┌──

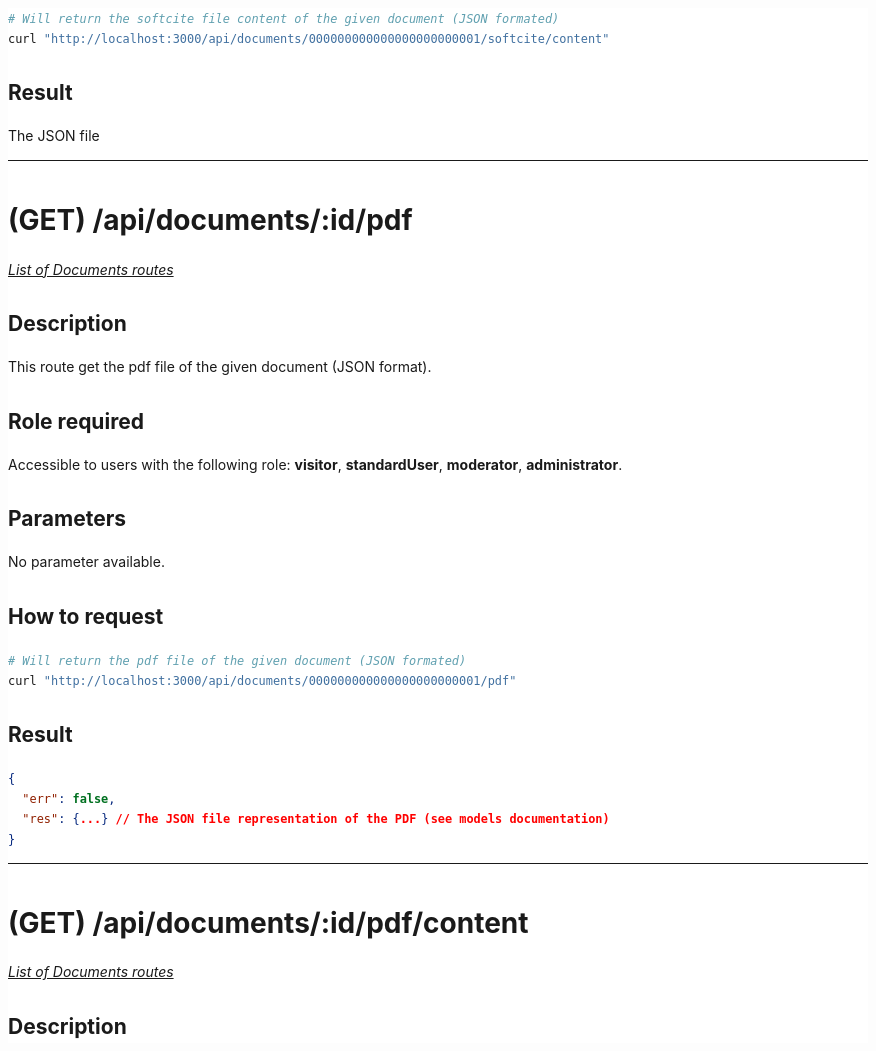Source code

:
 ```bash
# Will return the softcite file content of the given document (JSON formated)
curl "http://localhost:3000/api/documents/000000000000000000000001/softcite/content"
```

## Result

The JSON file

---

# (GET) /api/documents/:id/pdf

*[List of Documents routes](#documents)*

## Description

This route get the pdf file of the given document (JSON format).

## Role required

Accessible to users with the following role: **visitor**, **standardUser**, **moderator**, **administrator**.

## Parameters

No parameter available.

## How to request

```bash
# Will return the pdf file of the given document (JSON formated)
curl "http://localhost:3000/api/documents/000000000000000000000001/pdf"
```

## Result

```json
{
  "err": false,
  "res": {...} // The JSON file representation of the PDF (see models documentation)
}
```

---

# (GET) /api/documents/:id/pdf/content

*[List of Documents routes](#documents)*

## Description
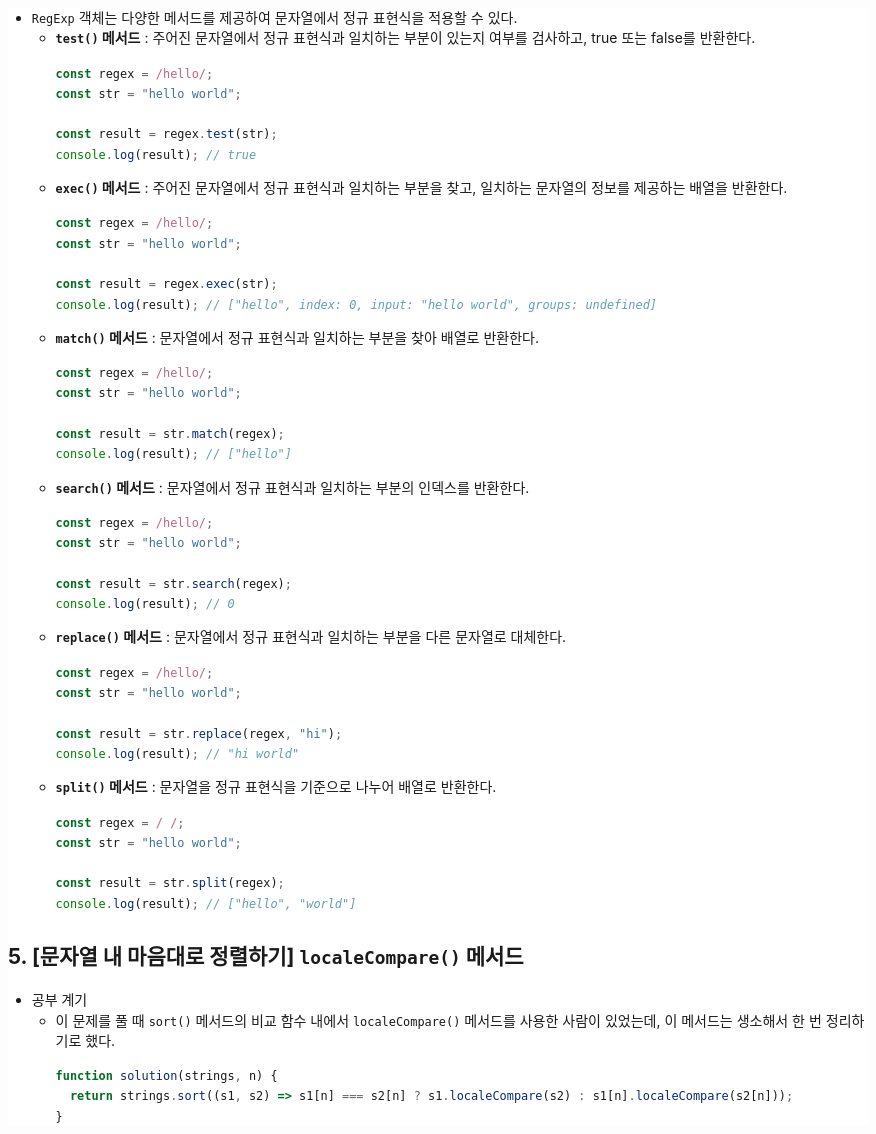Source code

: - `RegExp` 객체는 다양한 메서드를 제공하여 문자열에서 정규 표현식을 적용할 수 있다.
  - **`test()` 메서드** : 주어진 문자열에서 정규 표현식과 일치하는 부분이 있는지 여부를 검사하고, true 또는 false를 반환한다.
    ```javascript
    const regex = /hello/;
    const str = "hello world";

    const result = regex.test(str);
    console.log(result); // true
    ```
  - **`exec()` 메서드** : 주어진 문자열에서 정규 표현식과 일치하는 부분을 찾고, 일치하는 문자열의 정보를 제공하는 배열을 반환한다.
    ```javascript
    const regex = /hello/;
    const str = "hello world";

    const result = regex.exec(str);
    console.log(result); // ["hello", index: 0, input: "hello world", groups: undefined]
    ```
  - **`match()` 메서드** : 문자열에서 정규 표현식과 일치하는 부분을 찾아 배열로 반환한다.
    ```javascript
    const regex = /hello/;
    const str = "hello world";

    const result = str.match(regex);
    console.log(result); // ["hello"]
    ```
  - **`search()` 메서드** : 문자열에서 정규 표현식과 일치하는 부분의 인덱스를 반환한다.
    ```javascript
    const regex = /hello/;
    const str = "hello world";

    const result = str.search(regex);
    console.log(result); // 0
    ```
  - **`replace()` 메서드** : 문자열에서 정규 표현식과 일치하는 부분을 다른 문자열로 대체한다.
    ```javascript
    const regex = /hello/;
    const str = "hello world";

    const result = str.replace(regex, "hi");
    console.log(result); // "hi world"
    ```
  - **`split()` 메서드** : 문자열을 정규 표현식을 기준으로 나누어 배열로 반환한다.
    ```javascript
    const regex = / /;
    const str = "hello world";

    const result = str.split(regex);
    console.log(result); // ["hello", "world"]
    ```

## 5. [문자열 내 마음대로 정렬하기] `localeCompare()` 메서드
- 공부 계기
  - 이 문제를 풀 때 `sort()` 메서드의 비교 함수 내에서 `localeCompare()` 메서드를 사용한 사람이 있었는데, 이 메서드는 생소해서 한 번 정리하기로 했다.
    ```javascript
    function solution(strings, n) {
      return strings.sort((s1, s2) => s1[n] === s2[n] ? s1.localeCompare(s2) : s1[n].localeCompare(s2[n]));
    }
    ```
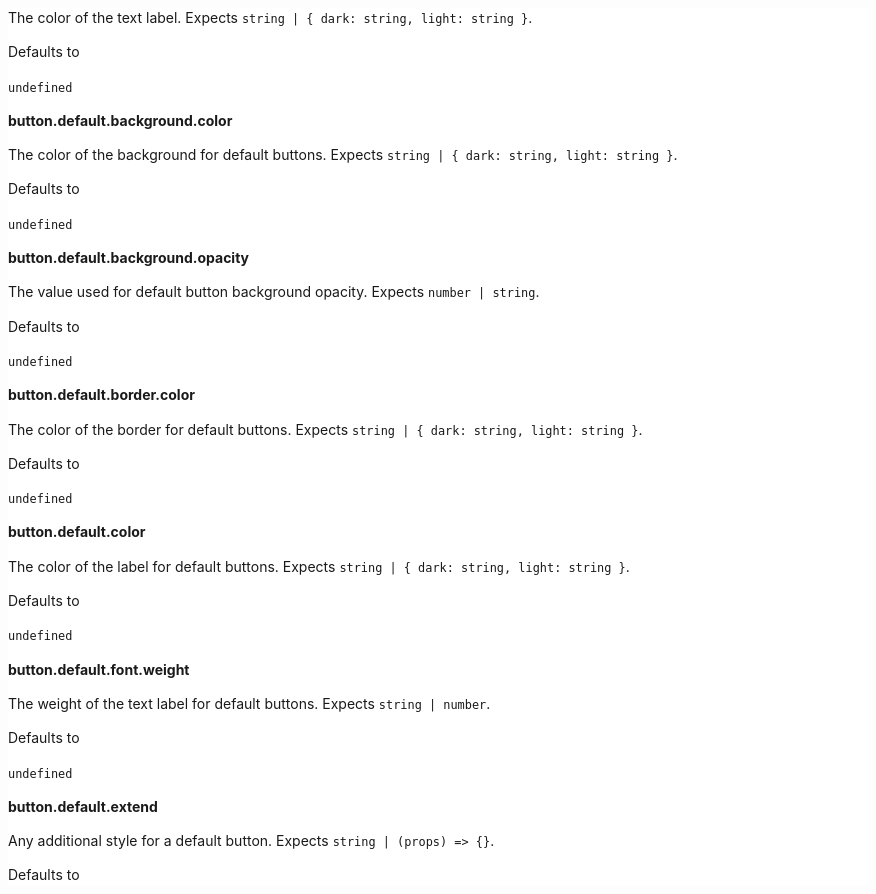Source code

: The color of the text label. Expects `string | { dark: string, light: string }`.

Defaults to

```
undefined
```

**button.default.background.color**

The color of the background for default buttons. Expects `string | { dark: string, light: string }`.

Defaults to

```
undefined
```

**button.default.background.opacity**

The value used for default button background opacity. Expects `number | string`.

Defaults to

```
undefined
```

**button.default.border.color**

The color of the border for default buttons. Expects `string | { dark: string, light: string }`.

Defaults to

```
undefined
```

**button.default.color**

The color of the label for default buttons. Expects `string | { dark: string, light: string }`.

Defaults to

```
undefined
```

**button.default.font.weight**

The weight of the text label for default buttons. Expects `string | number`.

Defaults to

```
undefined
```

**button.default.extend**

Any additional style for a default button. Expects `string | (props) => {}`.

Defaults to

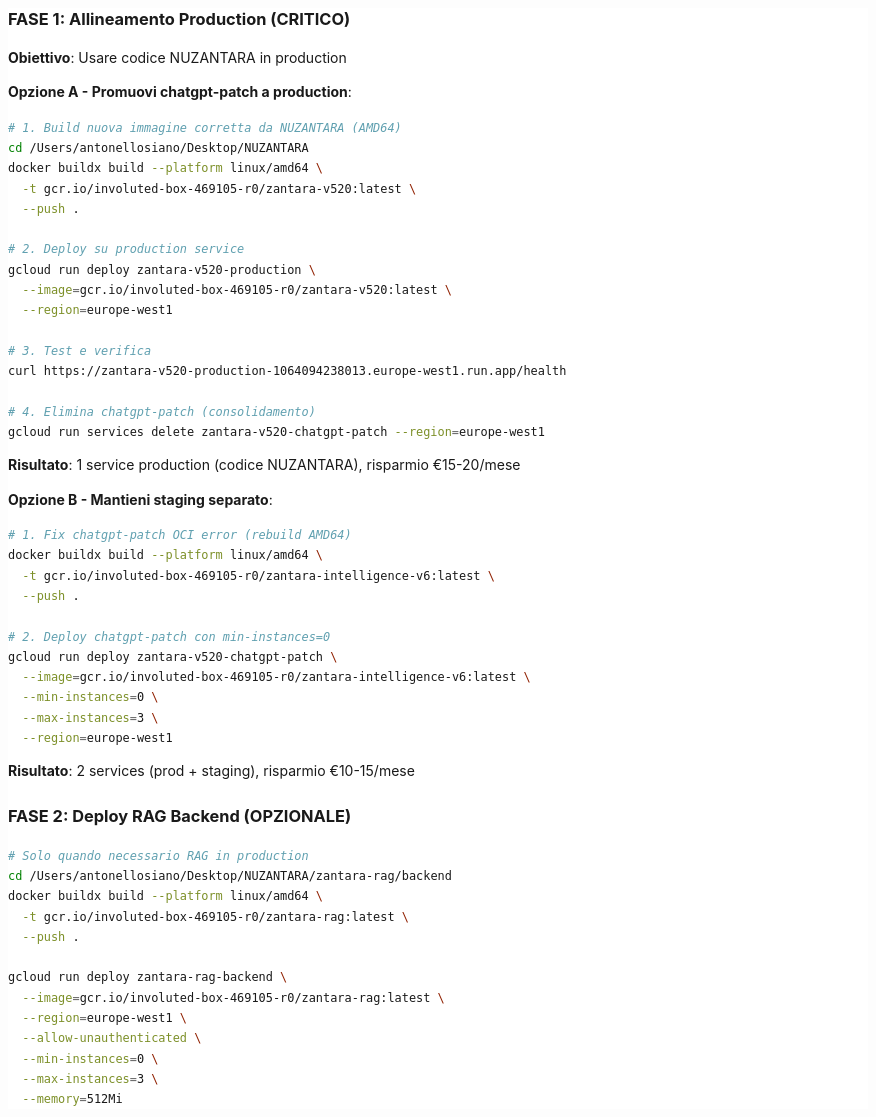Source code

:### FASE 1: Allineamento Production (CRITICO)
**Obiettivo**: Usare codice NUZANTARA in production

**Opzione A - Promuovi chatgpt-patch a production**:
```bash
# 1. Build nuova immagine corretta da NUZANTARA (AMD64)
cd /Users/antonellosiano/Desktop/NUZANTARA
docker buildx build --platform linux/amd64 \
  -t gcr.io/involuted-box-469105-r0/zantara-v520:latest \
  --push .

# 2. Deploy su production service
gcloud run deploy zantara-v520-production \
  --image=gcr.io/involuted-box-469105-r0/zantara-v520:latest \
  --region=europe-west1

# 3. Test e verifica
curl https://zantara-v520-production-1064094238013.europe-west1.run.app/health

# 4. Elimina chatgpt-patch (consolidamento)
gcloud run services delete zantara-v520-chatgpt-patch --region=europe-west1
```

**Risultato**: 1 service production (codice NUZANTARA), risparmio €15-20/mese

**Opzione B - Mantieni staging separato**:
```bash
# 1. Fix chatgpt-patch OCI error (rebuild AMD64)
docker buildx build --platform linux/amd64 \
  -t gcr.io/involuted-box-469105-r0/zantara-intelligence-v6:latest \
  --push .

# 2. Deploy chatgpt-patch con min-instances=0
gcloud run deploy zantara-v520-chatgpt-patch \
  --image=gcr.io/involuted-box-469105-r0/zantara-intelligence-v6:latest \
  --min-instances=0 \
  --max-instances=3 \
  --region=europe-west1
```

**Risultato**: 2 services (prod + staging), risparmio €10-15/mese

### FASE 2: Deploy RAG Backend (OPZIONALE)
```bash
# Solo quando necessario RAG in production
cd /Users/antonellosiano/Desktop/NUZANTARA/zantara-rag/backend
docker buildx build --platform linux/amd64 \
  -t gcr.io/involuted-box-469105-r0/zantara-rag:latest \
  --push .

gcloud run deploy zantara-rag-backend \
  --image=gcr.io/involuted-box-469105-r0/zantara-rag:latest \
  --region=europe-west1 \
  --allow-unauthenticated \
  --min-instances=0 \
  --max-instances=3 \
  --memory=512Mi
```
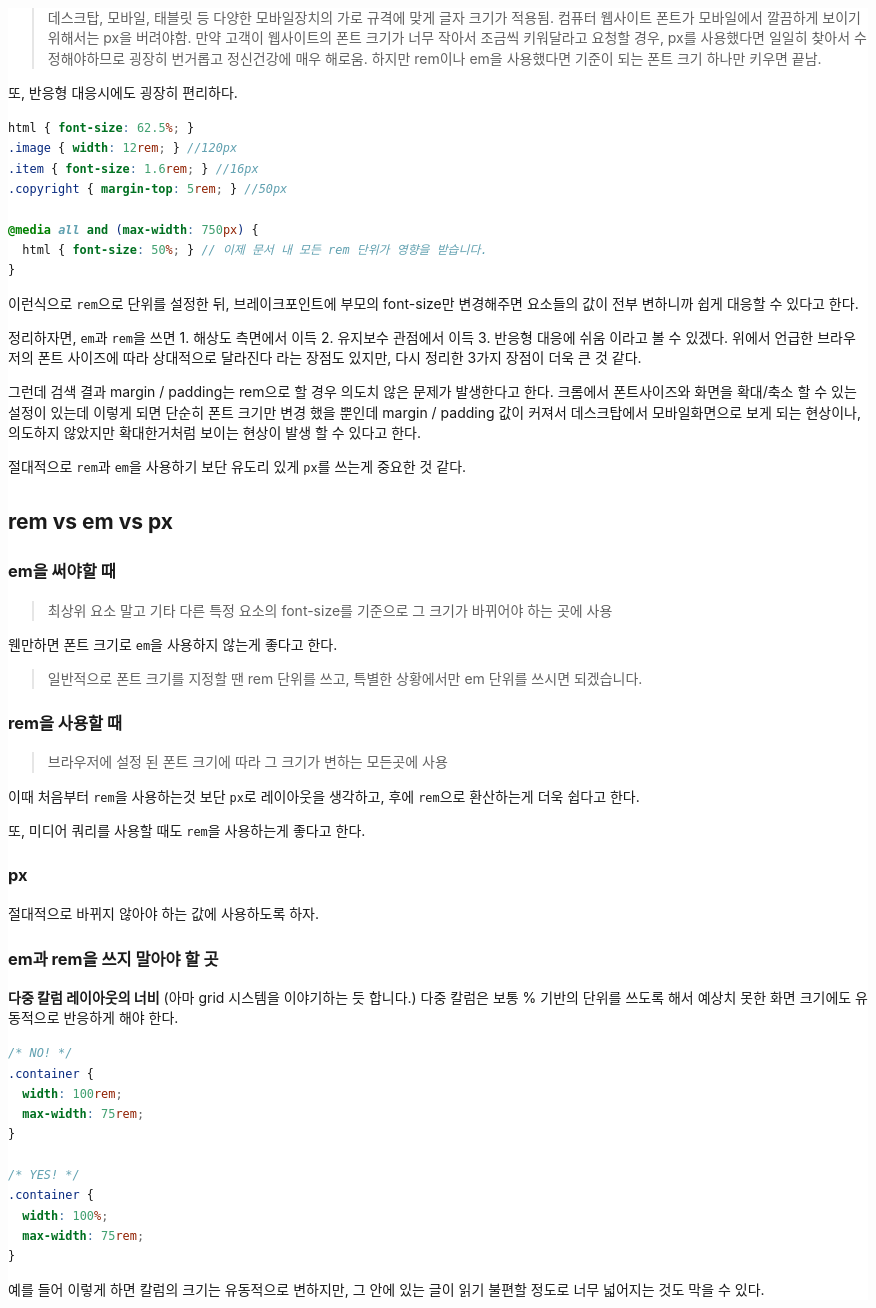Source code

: > 데스크탑, 모바일, 태블릿 등 다양한 모바일장치의 가로 규격에 맞게 글자 크기가 적용됨. 컴퓨터 웹사이트 폰트가 모바일에서 깔끔하게 보이기위해서는 px을 버려야함. 만약 고객이 웹사이트의 폰트 크기가 너무 작아서 조금씩 키워달라고 요청할 경우, px를 사용했다면 일일히 찾아서 수정해야하므로 굉장히 번거롭고 정신건강에 매우 해로움. 하지만 rem이나 em을 사용했다면 기준이 되는 폰트 크기 하나만 키우면 끝남.

또, 반응형 대응시에도 굉장히 편리하다.
```scss
html { font-size: 62.5%; }
.image { width: 12rem; } //120px
.item { font-size: 1.6rem; } //16px
.copyright { margin-top: 5rem; } //50px
 
@media all and (max-width: 750px) {
  html { font-size: 50%; } // 이제 문서 내 모든 rem 단위가 영향을 받습니다.
}
```
이런식으로 `rem`으로 단위를 설정한 뒤, 브레이크포인트에 부모의 font-size만 변경해주면 요소들의 값이 전부 변하니까 쉽게 대응할 수 있다고 한다.

정리하자면, `em`과 `rem`을 쓰면 1. 해상도 측면에서 이득 2. 유지보수 관점에서 이득 3. 반응형 대응에 쉬움 이라고 볼 수 있겠다. 위에서 언급한 브라우저의 폰트 사이즈에 따라 상대적으로 달라진다 라는 장점도 있지만, 다시 정리한 3가지 장점이 더욱 큰 것 같다.

그런데 검색 결과 margin / padding는 rem으로 할 경우 의도치 않은 문제가 발생한다고 한다. 크롬에서 폰트사이즈와 화면을 확대/축소 할 수 있는 설정이 있는데 이렇게 되면 단순히 폰트 크기만 변경 했을 뿐인데 margin / padding 값이 커져서 데스크탑에서 모바일화면으로 보게 되는 현상이나, 의도하지 않았지만 확대한거처럼 보이는 현상이 발생 할 수 있다고 한다. 

절대적으로 `rem`과 `em`을 사용하기 보단 유도리 있게 `px`를 쓰는게 중요한 것 같다.

## rem vs em vs px
### em을 써야할 때
> 최상위 요소 말고 기타 다른 특정 요소의 font-size를 기준으로 그 크기가 바뀌어야 하는 곳에 사용

웬만하면 폰트 크기로 `em`을 사용하지 않는게 좋다고 한다. 

> 일반적으로 폰트 크기를 지정할 땐 rem 단위를 쓰고, 특별한 상황에서만 em 단위를 쓰시면 되겠습니다.

### rem을 사용할 때
> 브라우저에 설정 된 폰트 크기에 따라 그 크기가 변하는 모든곳에 사용

이때 처음부터 `rem`을 사용하는것 보단 `px`로 레이아웃을 생각하고, 후에 `rem`으로 환산하는게 더욱 쉽다고 한다.

또, 미디어 쿼리를 사용할 때도 `rem`을 사용하는게 좋다고 한다. 

### px
절대적으로 바뀌지 않아야 하는 값에 사용하도록 하자.

### em과 rem을 쓰지 말아야 할 곳
**다중 칼럼 레이아웃의 너비**
(아마 grid 시스템을 이야기하는 듯 합니다.)
다중 칼럼은 보통 % 기반의 단위를 쓰도록 해서 예상치 못한 화면 크기에도 유동적으로 반응하게 해야 한다.
```css
/* NO! */
.container {
  width: 100rem;
  max-width: 75rem;
}

/* YES! */
.container {
  width: 100%;
  max-width: 75rem;
}
```
예를 들어 이렇게 하면 칼럼의 크기는 유동적으로 변하지만, 그 안에 있는 글이 읽기 불편할 정도로 너무 넓어지는 것도 막을 수 있다.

└──

### Problem
In how many lines of the records does the word "curl" appear? Reply with the number only.

### Task output
3